I'm aware of that. My point is that when sending mail directly from web server process is too slow, correct solution is not building your own bug-ridden implementation of half of SMTP on top of some newfangled message queue, but simply configuring your outgoing mail server correctly.

When you only enqueue event such as "this happened, there should probably be an notification for that" and have some non-trivial application logic in the queue runner it starts to make sense. But queue runner of the kind for(;;) {msg = get_message(); smtp_send(message)} is complete nonsense.

By the way, I know of pretty significant line of bussiness system that has nothing to do with email except the fact that it uses smtp and postfix as it's message bus and the thing seems to just work without issue, for more than decade.


Never said to re-implement SMTP. Just stating that I've been on shared servers where PHP mail() blocks and had to job-out SMTP for responsiveness. If I've encountered it, I'm sure others have as well.

As for the jobber, it was using the same PHP mail() function, it's just that the jobber runs async and does not have a time limit imposed on it.

If you have control over your php.ini to where you can set agent parameters to be non-blocking, then yes, that would be ideal.

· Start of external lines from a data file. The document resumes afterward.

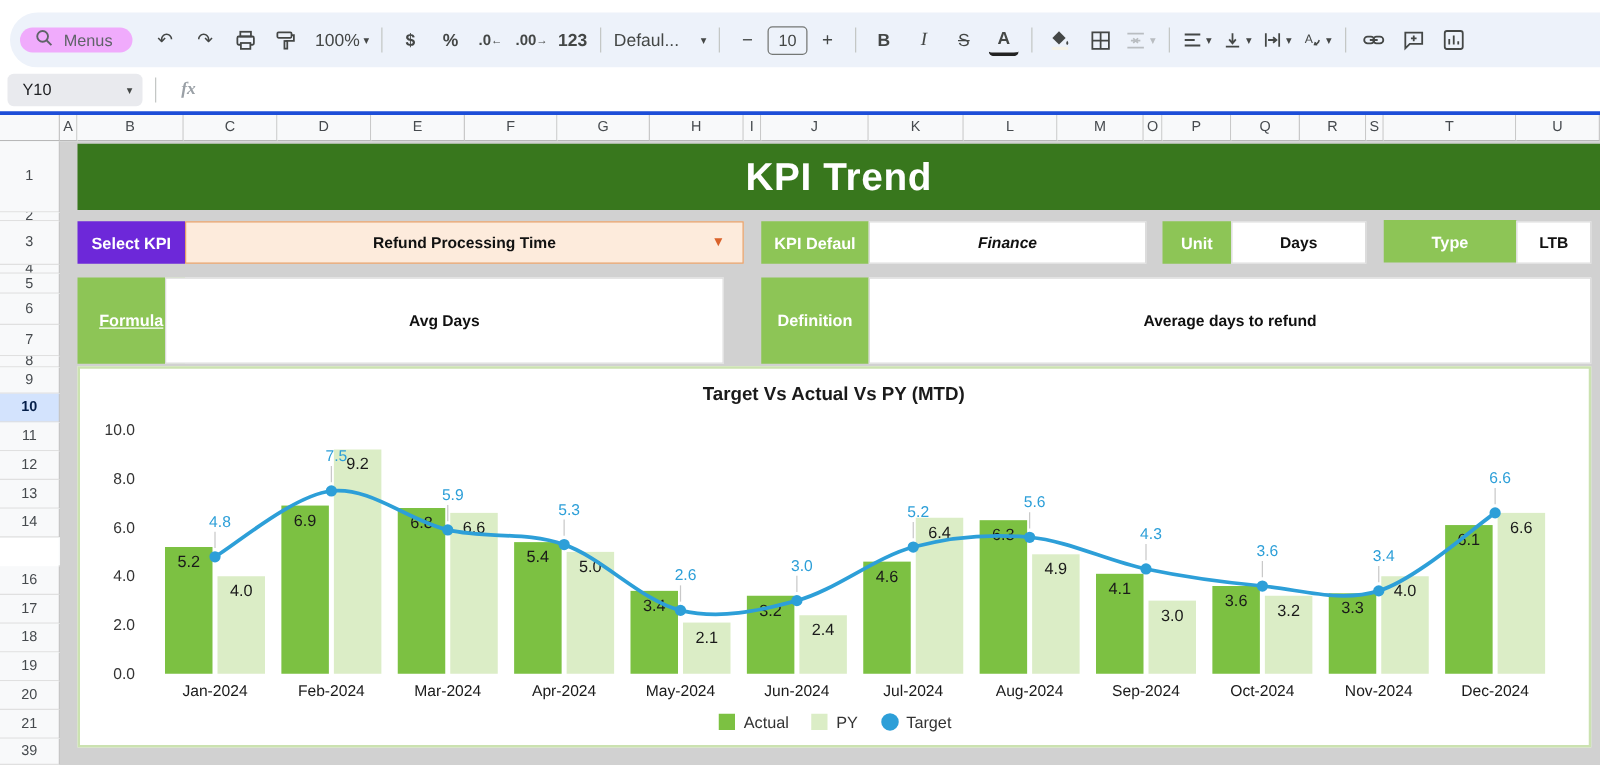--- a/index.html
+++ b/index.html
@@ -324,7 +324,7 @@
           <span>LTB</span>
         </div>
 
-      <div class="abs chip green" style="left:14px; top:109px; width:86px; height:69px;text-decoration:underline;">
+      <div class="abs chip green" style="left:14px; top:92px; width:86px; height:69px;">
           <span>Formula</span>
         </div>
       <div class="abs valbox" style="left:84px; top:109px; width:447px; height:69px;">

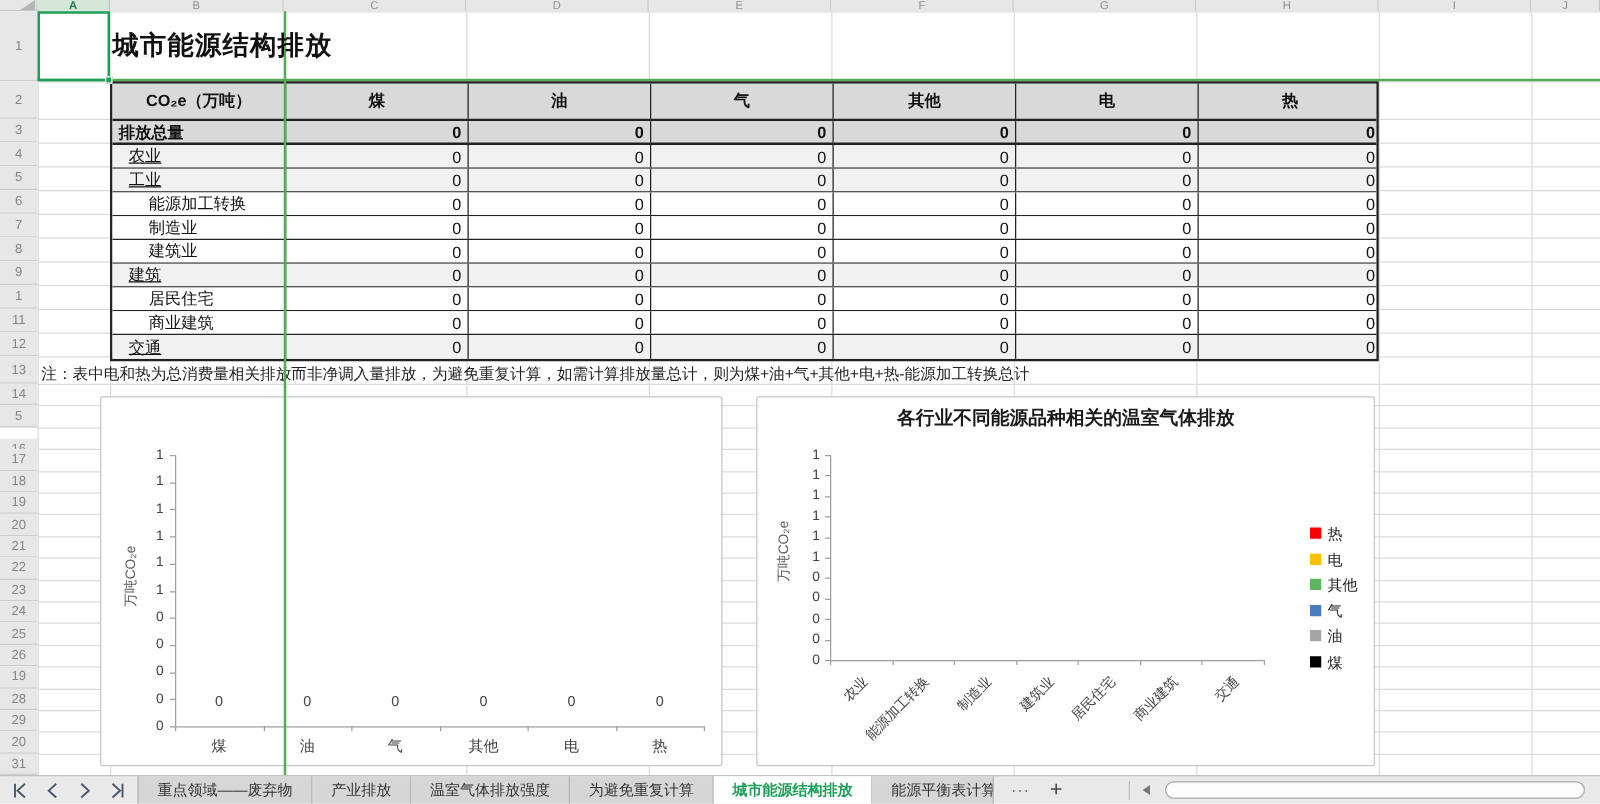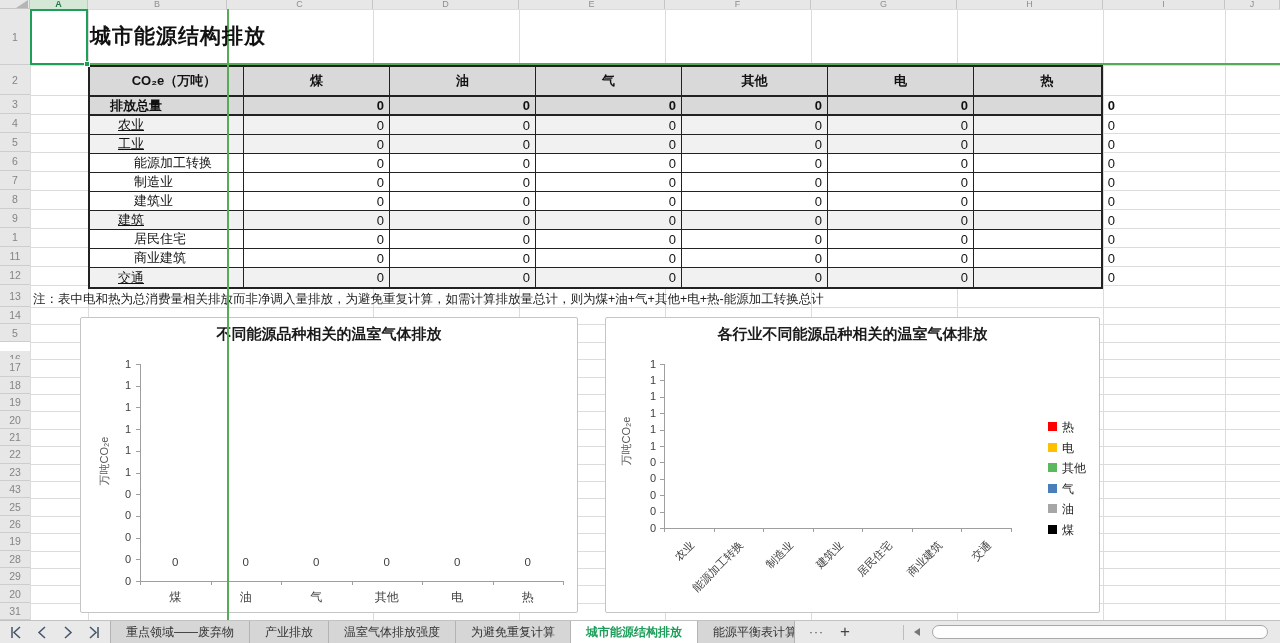--- a/index.html
+++ b/index.html
@@ -23,7 +23,7 @@
         display:flex;align-items:center;justify-content:center;cursor:pointer;}
   
   #emission-table{position:absolute;left:88px;top:65px;width:1015px;border:2px solid #222;background:#fff;}
-  .t-row{display:flex;height:19px;border-bottom:1px solid #222;padding-left:15px;}
+  .t-row{display:flex;height:19px;border-bottom:1px solid #222;}
   .t-row.hdr{height:30px;border-bottom:2px solid #222;background:#d9d9d9;font-weight:bold;}
   .t-row.total{background:#d9d9d9;font-weight:bold;border-bottom:2px solid #222;}
   .t-row.group{background:#f1f1f1;}

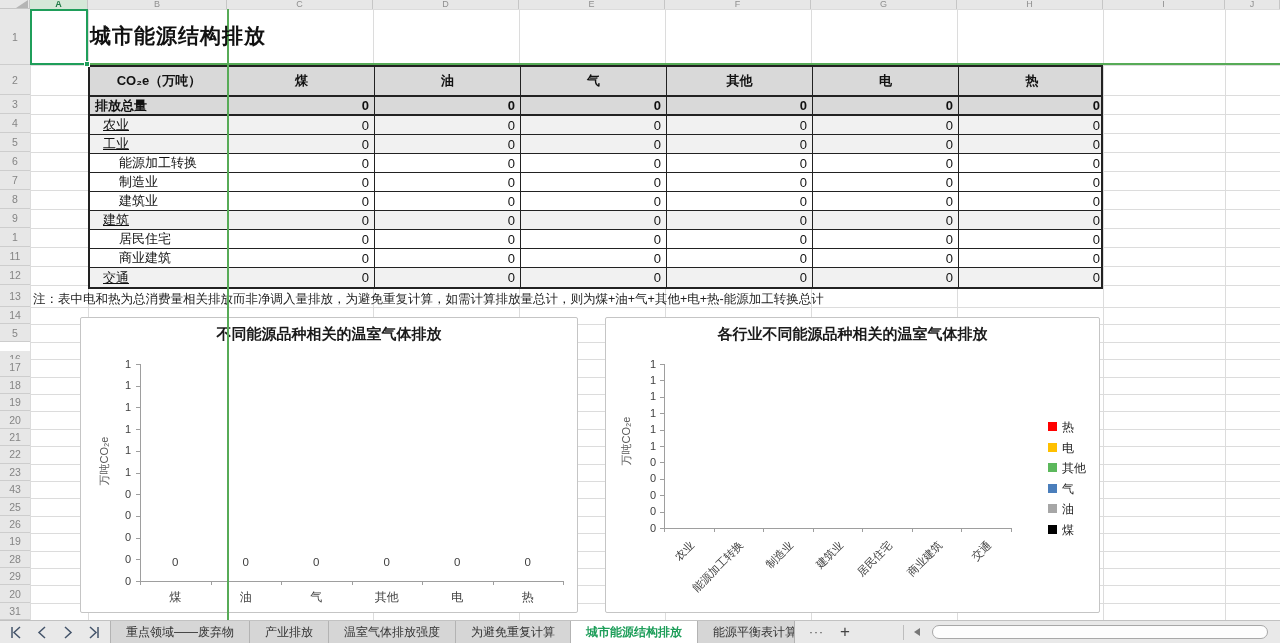--- a/index.html
+++ b/index.html
@@ -276,7 +276,6 @@
     </div>
   <div id="note">注：表中电和热为总消费量相关排放而非净调入量排放，为避免重复计算，如需计算排放量总计，则为煤+油+气+其他+电+热-能源加工转换总计</div>
   <div id="chart-left" class="chart" style="left:80px;top:317px;width:498px;height:296px;">
-      <div class="c-title">不同能源品种相关的温室气体排放</div>
       <div class="c-ytitle" style="left: -22px; top: 136px;">万吨CO₂e</div>
       <div class="c-axis" style="left: 59px; top: 46px; width: 1px; height: 217px;"></div>
       <div class="c-tick" style="left: 55px; top: 46px; width: 4px; height: 1px;"></div>

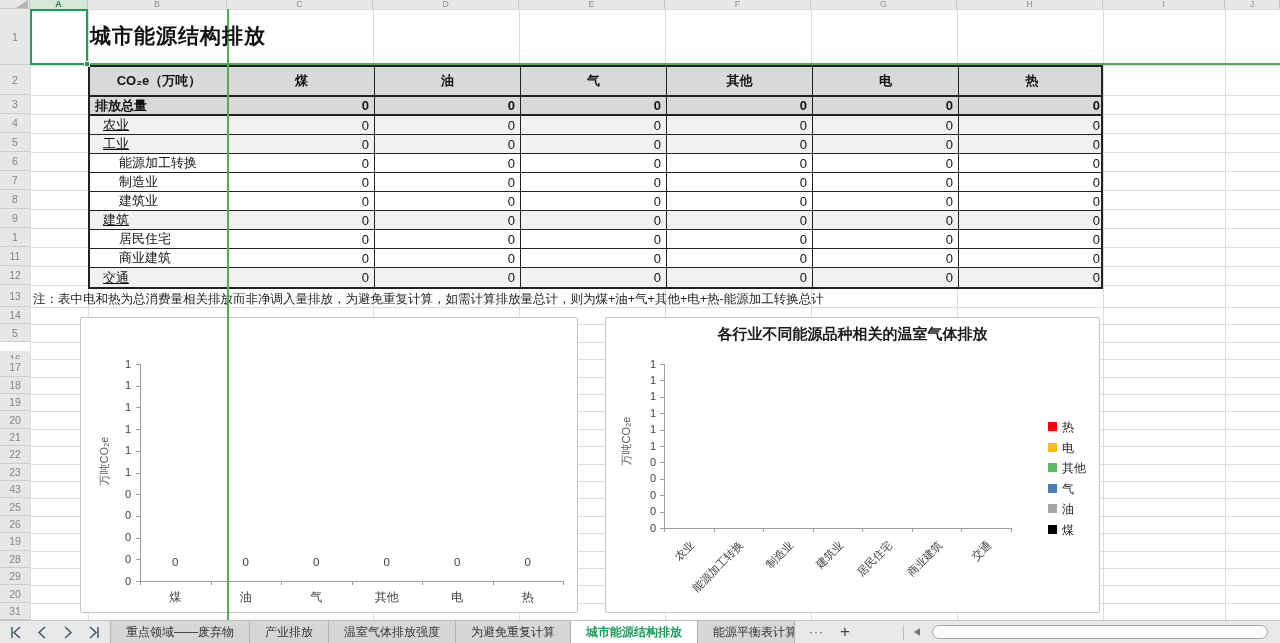--- a/index.html
+++ b/index.html
@@ -163,7 +163,7 @@
       <div class="rowhdr" style="top: 428.8px; height: 17.4px;">21</div>
       <div class="rowhdr" style="top: 446.2px; height: 17.4px;">22</div>
       <div class="rowhdr" style="top: 463.6px; height: 17.4px;">23</div>
-      <div class="rowhdr" style="top: 481px; height: 17.4px;">43</div>
+      <div class="rowhdr" style="top: 481px; height: 17.4px;">24</div>
       <div class="rowhdr" style="top: 498.4px; height: 17.4px;">25</div>
       <div class="rowhdr" style="top: 515.8px; height: 17.4px;">26</div>
       <div class="rowhdr" style="top: 533.2px; height: 17.4px;">19</div>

The default configuration for PHP (and I guess the most frequently used one) is using sendmail command. That command does just one thing - enqueue the message on the local server. It doesn't handle the delivery of the email.

That is also the case when using the mail server at 127.0.0.1 port 25.

One could have configured a remote SMTP server with authentication and that would be slow and would be affected by network issues, but same would happen with a remote RabbitMQ server.


Quite the contrary: most installs I've seen have a "remote" dedicated SMTP server which is actually on local network (not significantly slower than mail()), and does other useful stuff like DKIM and SPF (which, with appropriate setup, has the added bonus that rogue app-server emails don't just appear out of nowhere, and at the very minimum have to pass through this server, giving you a place to debug). Of course, if you're making My First Blog Server on a shared host, then all of this is moot.


On most shared hosts, it blocks. The action taken by mail() is dependent upon your php.ini settings.